> **INSTRUCTION**:
Rewrite the lines for every item, swapping "scientific name" for "Latin name" and keeping everything else unchanged. Leave out the pictures.

* start SOURCE DATA *

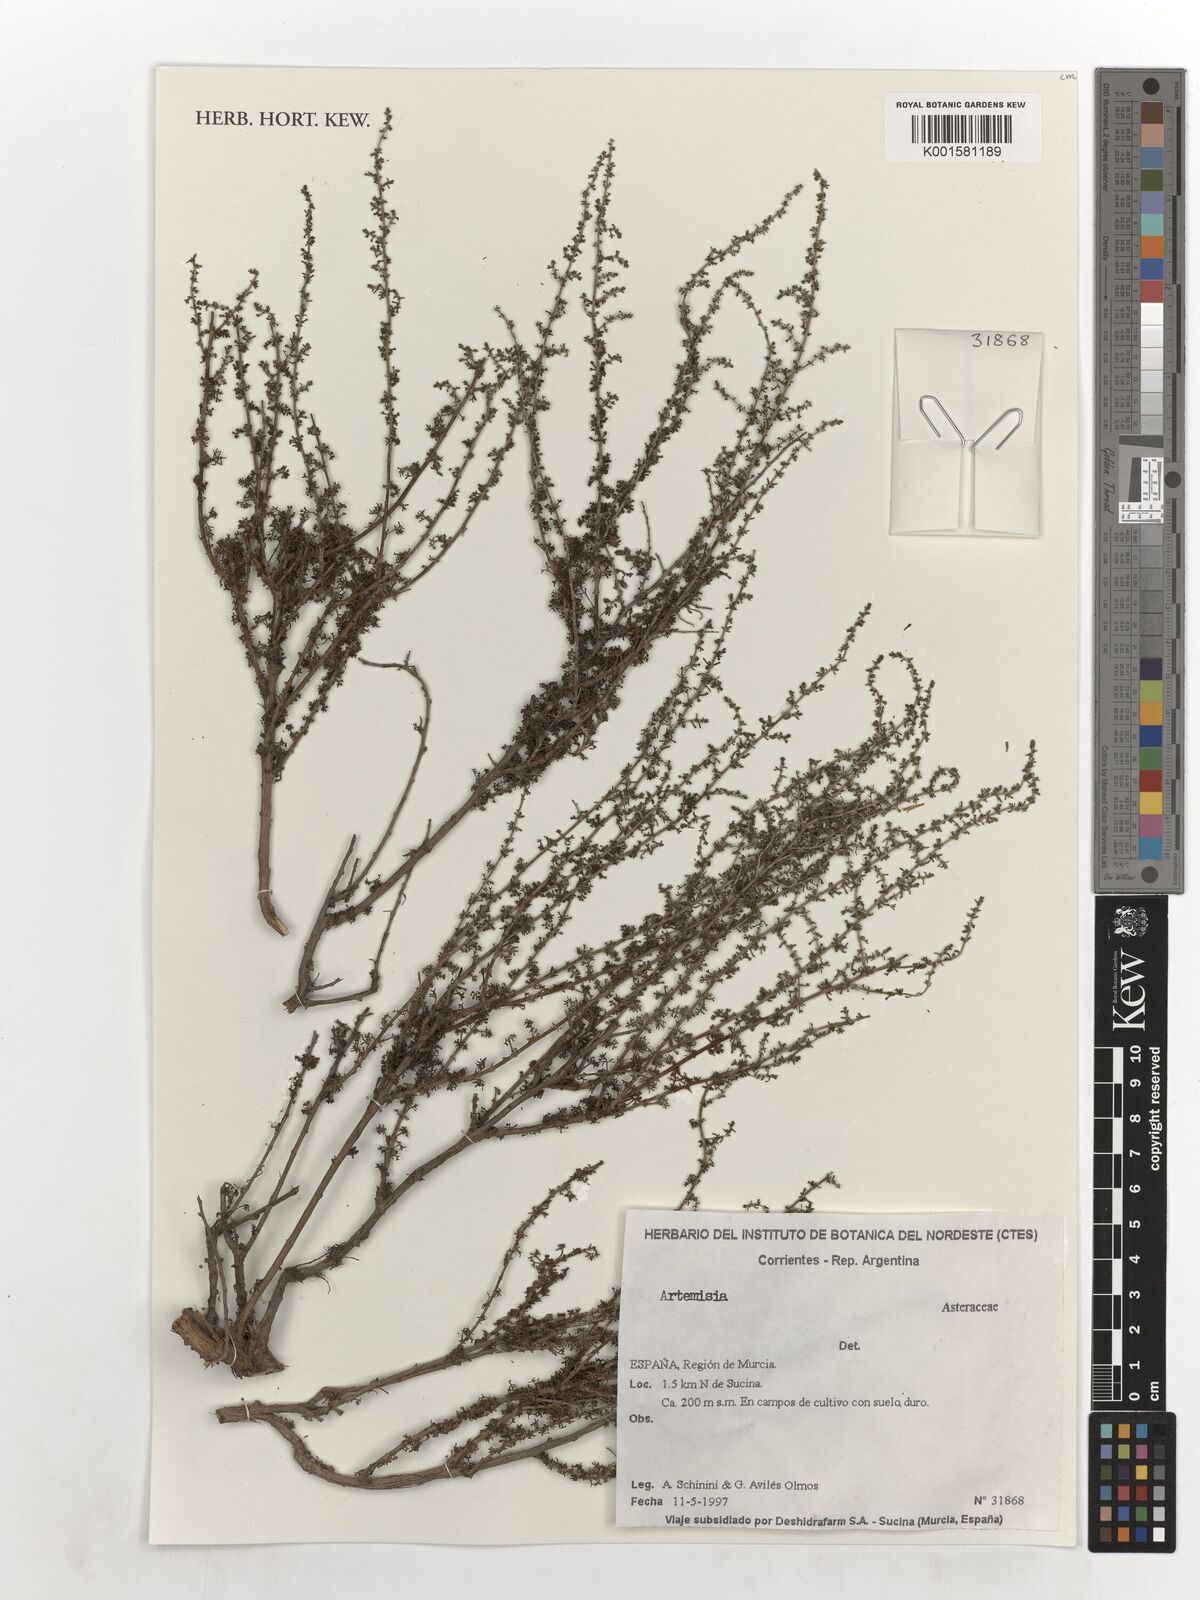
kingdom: Plantae
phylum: Tracheophyta
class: Magnoliopsida
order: Asterales
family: Asteraceae
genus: Artemisia
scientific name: Artemisia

* end SOURCE DATA *

> **THE REPLY**:
kingdom: Plantae
phylum: Tracheophyta
class: Magnoliopsida
order: Asterales
family: Asteraceae
genus: Artemisia
Latin name: Artemisia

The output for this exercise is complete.